Tex Guinan
Tex Guinan was a bootlegger (she operated fabulous speakeasy's but didn't make the booze) She was an oversized personality, the press loved her. Her clubs catered to the very rich and the very famous, balanced by her act as an uncouth, slightly foul mouthed hostess.
Guinan was one of four siblings born in Waco Texas to Irish immigrants Michael and Bessie (née Duffy) Guinan, who had emigrated separately as adults, meeting and marrying in Colorado, where they initially operated a wholesale grocery business. Moving to Texas, they ran a horse and cattle ranch.
During the Great Depression, she took her show on the road. She attempted to move to Europe, but Scotland Yard threatened to board her ship if she tried to land in England, where she was on their list of "barred aliens". The show was banned from France under labor technicalities. Guinan had a contract with a Paris club, but French employment laws dissuaded non-citizens from working in France. She turned this to her advantage by launching the satirical revue Too Hot for Paris upon her return to the States.

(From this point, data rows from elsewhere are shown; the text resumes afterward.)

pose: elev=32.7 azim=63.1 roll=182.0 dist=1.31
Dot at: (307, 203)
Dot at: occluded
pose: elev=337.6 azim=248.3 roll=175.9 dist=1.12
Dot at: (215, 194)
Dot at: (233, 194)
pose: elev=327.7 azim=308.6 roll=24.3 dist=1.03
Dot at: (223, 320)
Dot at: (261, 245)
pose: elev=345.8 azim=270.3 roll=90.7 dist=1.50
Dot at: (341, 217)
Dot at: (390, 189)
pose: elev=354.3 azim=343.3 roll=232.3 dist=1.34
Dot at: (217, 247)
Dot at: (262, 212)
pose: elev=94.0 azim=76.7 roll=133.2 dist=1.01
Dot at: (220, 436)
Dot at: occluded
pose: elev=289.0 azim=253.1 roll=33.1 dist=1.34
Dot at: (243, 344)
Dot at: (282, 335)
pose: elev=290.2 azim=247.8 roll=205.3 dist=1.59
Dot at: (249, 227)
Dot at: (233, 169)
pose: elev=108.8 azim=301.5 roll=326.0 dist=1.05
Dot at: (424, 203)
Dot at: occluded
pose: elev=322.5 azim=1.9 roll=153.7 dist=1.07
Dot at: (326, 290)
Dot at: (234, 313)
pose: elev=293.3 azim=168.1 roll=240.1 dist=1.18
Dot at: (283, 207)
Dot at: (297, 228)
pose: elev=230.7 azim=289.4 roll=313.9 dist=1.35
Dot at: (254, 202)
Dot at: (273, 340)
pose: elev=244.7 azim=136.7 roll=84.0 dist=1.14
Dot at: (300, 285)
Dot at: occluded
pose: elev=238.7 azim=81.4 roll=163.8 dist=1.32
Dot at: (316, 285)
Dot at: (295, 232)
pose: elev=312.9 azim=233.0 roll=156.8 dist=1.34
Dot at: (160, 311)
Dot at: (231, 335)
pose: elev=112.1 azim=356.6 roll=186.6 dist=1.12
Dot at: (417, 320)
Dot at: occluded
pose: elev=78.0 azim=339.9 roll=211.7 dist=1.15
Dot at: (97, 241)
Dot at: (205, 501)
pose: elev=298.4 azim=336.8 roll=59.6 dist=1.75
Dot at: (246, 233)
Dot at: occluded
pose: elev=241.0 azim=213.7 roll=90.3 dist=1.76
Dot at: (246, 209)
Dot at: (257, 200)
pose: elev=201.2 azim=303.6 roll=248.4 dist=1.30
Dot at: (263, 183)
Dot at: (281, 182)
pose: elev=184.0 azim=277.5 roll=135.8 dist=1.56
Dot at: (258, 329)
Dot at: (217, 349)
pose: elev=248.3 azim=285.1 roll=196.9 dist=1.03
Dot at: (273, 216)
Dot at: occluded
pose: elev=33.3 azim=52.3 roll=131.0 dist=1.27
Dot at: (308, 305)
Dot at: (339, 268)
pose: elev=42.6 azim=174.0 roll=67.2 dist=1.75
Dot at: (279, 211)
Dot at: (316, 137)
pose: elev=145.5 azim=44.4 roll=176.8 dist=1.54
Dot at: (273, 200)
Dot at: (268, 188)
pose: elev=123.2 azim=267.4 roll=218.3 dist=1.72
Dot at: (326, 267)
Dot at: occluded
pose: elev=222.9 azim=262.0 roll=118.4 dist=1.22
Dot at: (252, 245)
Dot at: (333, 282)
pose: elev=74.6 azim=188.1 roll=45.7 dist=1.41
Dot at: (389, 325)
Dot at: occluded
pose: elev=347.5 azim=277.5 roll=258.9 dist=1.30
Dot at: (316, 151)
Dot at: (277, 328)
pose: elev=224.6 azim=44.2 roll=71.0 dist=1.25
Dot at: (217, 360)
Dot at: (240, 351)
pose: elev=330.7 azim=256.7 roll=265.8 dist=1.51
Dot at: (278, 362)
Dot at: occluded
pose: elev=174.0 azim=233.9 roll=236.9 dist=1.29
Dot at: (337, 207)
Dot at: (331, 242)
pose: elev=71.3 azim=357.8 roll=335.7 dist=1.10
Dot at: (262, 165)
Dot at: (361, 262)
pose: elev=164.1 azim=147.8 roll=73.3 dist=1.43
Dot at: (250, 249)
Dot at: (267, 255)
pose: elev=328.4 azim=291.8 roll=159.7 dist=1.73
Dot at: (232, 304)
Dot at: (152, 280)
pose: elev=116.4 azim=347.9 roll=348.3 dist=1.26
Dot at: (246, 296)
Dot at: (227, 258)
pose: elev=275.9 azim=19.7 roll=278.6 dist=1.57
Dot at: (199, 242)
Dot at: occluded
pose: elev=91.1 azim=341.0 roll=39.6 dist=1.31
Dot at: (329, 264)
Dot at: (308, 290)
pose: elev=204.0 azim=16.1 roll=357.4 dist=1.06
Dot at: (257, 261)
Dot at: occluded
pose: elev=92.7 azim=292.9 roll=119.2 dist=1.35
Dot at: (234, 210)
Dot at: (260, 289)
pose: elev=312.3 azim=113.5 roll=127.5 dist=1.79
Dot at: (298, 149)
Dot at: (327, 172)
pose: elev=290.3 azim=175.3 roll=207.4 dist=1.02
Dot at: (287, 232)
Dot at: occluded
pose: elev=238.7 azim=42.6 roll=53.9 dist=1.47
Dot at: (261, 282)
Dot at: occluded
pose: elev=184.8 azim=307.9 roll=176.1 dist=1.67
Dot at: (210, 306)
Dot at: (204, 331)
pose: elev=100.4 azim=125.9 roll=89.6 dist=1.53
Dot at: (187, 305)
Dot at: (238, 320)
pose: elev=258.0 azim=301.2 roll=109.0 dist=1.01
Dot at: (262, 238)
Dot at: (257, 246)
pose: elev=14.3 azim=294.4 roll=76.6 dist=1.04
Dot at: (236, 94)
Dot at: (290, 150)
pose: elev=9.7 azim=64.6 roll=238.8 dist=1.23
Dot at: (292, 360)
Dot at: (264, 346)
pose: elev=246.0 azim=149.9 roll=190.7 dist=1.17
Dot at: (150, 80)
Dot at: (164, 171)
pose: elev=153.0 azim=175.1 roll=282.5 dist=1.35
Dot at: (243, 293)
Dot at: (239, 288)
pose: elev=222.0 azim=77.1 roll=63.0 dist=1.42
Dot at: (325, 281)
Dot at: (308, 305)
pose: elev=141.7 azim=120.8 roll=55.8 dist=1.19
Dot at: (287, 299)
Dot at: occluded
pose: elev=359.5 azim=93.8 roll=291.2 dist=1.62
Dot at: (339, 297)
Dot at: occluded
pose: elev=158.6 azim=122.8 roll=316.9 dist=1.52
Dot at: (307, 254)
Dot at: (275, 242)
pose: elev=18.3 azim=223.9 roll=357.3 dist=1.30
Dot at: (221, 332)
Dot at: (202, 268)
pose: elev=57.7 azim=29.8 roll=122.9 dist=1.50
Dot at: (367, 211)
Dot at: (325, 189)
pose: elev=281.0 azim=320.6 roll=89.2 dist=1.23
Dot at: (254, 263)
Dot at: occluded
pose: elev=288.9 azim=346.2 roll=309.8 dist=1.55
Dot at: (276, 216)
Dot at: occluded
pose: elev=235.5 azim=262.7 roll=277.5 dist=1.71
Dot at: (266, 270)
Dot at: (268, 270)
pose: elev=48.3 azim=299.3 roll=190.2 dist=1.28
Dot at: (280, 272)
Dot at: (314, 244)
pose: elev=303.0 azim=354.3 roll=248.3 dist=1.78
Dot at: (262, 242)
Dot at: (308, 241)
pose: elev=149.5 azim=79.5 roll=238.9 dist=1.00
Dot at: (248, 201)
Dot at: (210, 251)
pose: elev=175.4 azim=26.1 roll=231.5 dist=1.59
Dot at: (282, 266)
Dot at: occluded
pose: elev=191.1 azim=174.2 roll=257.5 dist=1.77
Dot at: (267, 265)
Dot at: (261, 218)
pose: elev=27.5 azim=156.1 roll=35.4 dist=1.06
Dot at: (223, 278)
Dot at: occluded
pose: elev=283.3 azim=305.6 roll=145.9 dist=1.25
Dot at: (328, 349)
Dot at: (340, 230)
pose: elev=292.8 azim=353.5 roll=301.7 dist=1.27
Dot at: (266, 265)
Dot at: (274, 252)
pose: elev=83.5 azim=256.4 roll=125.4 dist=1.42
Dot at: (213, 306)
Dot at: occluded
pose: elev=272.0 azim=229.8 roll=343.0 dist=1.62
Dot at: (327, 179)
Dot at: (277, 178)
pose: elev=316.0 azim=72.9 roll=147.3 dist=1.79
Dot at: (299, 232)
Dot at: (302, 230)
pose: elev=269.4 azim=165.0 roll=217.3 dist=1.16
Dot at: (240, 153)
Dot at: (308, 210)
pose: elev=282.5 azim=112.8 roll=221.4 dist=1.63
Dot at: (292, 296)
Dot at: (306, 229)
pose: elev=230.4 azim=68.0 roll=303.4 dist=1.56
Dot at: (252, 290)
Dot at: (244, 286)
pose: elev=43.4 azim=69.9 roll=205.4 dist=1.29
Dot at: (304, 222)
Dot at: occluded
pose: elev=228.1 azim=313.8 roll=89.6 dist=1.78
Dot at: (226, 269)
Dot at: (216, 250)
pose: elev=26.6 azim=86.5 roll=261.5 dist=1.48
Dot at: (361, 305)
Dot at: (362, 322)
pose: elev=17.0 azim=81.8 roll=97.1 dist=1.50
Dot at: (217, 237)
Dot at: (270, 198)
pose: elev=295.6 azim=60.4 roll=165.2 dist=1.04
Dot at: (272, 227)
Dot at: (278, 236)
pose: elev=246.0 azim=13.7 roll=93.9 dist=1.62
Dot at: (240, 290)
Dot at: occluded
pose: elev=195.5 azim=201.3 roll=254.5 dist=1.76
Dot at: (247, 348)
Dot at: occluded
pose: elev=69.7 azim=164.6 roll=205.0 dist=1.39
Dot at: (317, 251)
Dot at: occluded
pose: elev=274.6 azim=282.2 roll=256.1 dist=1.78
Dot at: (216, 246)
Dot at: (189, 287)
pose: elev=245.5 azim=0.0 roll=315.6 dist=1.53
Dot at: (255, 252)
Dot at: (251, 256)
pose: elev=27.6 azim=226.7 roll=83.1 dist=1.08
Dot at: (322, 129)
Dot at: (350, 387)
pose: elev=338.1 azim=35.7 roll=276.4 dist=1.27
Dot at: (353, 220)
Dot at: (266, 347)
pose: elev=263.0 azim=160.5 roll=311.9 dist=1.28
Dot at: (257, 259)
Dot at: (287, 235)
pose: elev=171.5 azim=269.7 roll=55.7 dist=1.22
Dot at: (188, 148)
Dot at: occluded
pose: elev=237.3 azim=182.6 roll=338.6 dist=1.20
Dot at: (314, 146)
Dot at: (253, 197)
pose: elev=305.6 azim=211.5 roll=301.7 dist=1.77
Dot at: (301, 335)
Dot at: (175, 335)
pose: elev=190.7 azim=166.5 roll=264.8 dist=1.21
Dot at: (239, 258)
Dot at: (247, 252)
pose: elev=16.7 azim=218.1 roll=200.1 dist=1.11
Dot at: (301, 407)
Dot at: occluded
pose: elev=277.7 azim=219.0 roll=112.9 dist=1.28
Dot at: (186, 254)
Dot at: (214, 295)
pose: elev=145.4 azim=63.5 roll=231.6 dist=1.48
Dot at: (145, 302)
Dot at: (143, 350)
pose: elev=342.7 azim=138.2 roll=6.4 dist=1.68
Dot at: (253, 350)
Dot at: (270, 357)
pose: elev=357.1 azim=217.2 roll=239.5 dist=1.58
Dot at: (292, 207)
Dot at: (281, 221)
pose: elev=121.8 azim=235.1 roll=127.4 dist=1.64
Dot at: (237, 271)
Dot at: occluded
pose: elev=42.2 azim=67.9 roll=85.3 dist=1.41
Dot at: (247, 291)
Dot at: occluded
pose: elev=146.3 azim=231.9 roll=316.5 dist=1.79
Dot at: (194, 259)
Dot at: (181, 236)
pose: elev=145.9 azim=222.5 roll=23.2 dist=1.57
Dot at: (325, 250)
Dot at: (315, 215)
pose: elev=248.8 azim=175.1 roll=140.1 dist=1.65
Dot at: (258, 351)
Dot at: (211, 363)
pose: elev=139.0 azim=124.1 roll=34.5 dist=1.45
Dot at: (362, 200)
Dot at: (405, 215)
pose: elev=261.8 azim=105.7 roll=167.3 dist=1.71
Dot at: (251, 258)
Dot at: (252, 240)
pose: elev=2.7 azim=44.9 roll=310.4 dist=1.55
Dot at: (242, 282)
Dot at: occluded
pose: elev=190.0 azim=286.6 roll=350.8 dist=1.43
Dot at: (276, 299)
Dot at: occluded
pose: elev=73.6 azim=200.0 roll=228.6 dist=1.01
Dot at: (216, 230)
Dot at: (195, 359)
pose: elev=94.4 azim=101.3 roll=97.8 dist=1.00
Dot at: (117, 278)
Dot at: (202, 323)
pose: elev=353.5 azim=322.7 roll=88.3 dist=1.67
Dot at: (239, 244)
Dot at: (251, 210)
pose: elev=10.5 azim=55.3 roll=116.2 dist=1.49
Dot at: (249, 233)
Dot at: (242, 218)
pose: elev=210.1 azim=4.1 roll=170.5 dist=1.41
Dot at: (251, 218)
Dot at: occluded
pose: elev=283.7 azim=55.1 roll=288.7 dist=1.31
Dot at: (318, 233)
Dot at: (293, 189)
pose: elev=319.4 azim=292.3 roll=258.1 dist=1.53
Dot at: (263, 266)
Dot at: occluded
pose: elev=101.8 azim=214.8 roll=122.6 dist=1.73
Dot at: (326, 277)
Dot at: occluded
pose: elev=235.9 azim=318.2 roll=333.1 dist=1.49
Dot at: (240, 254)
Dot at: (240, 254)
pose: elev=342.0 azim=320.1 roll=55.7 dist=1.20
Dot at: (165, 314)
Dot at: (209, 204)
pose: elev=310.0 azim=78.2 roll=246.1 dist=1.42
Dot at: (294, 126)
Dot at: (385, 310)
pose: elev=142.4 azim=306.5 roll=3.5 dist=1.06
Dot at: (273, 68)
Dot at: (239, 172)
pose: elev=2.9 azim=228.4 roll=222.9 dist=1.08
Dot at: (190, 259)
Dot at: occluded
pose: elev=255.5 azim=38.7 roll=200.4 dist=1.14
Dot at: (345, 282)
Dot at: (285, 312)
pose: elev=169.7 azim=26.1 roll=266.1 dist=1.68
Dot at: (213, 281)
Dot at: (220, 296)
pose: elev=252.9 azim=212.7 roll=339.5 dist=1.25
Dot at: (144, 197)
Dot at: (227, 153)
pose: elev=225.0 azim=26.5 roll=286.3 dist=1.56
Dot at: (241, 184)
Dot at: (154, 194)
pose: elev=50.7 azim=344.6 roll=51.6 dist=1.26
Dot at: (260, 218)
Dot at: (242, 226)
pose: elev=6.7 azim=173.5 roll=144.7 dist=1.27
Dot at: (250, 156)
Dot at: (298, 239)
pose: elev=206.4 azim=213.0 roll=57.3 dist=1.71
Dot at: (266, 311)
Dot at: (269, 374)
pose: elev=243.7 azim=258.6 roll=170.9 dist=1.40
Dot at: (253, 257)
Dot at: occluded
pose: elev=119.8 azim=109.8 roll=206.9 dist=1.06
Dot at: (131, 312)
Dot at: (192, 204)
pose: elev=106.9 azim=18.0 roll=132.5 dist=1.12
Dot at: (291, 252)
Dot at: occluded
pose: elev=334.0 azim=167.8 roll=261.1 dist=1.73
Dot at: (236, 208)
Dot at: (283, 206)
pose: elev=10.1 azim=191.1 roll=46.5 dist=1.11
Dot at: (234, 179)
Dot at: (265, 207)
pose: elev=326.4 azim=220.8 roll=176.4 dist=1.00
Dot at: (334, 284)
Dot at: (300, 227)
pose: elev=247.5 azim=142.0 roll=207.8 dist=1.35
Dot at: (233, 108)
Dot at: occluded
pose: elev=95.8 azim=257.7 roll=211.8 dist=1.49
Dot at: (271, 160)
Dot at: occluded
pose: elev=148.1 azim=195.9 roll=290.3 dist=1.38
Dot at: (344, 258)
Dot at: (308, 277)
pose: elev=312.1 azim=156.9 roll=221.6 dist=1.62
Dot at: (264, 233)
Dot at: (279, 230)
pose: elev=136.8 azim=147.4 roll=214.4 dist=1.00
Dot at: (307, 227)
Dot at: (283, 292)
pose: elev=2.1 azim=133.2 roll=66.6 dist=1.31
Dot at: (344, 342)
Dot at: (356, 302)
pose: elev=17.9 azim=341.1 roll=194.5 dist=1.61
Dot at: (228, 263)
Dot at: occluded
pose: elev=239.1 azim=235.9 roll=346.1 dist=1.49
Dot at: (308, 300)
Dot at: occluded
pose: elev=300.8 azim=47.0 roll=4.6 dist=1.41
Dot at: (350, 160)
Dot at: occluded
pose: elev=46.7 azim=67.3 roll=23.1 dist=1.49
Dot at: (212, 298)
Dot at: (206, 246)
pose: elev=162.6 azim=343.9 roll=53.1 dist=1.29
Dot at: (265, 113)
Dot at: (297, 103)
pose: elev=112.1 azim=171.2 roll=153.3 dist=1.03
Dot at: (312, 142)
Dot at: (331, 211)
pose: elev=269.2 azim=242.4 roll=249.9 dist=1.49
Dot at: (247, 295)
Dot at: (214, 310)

While on the road with Too Hot for Paris, she contracted amoebic dysentery in Chicago, Illinois, during the epidemic outbreak at the Congress Hotel during the run of the Chicago World's Fair. The epidemic was traced to tainted water. She fell ill in Vancouver, British Columbia, and died there on November 5, 1933, age 49, exactly one month before Prohibition was repealed; 7,500 people attended her funeral. Bandleader Paul Whiteman was a pallbearer along with two of her former lawyers and writer Heywood Broun.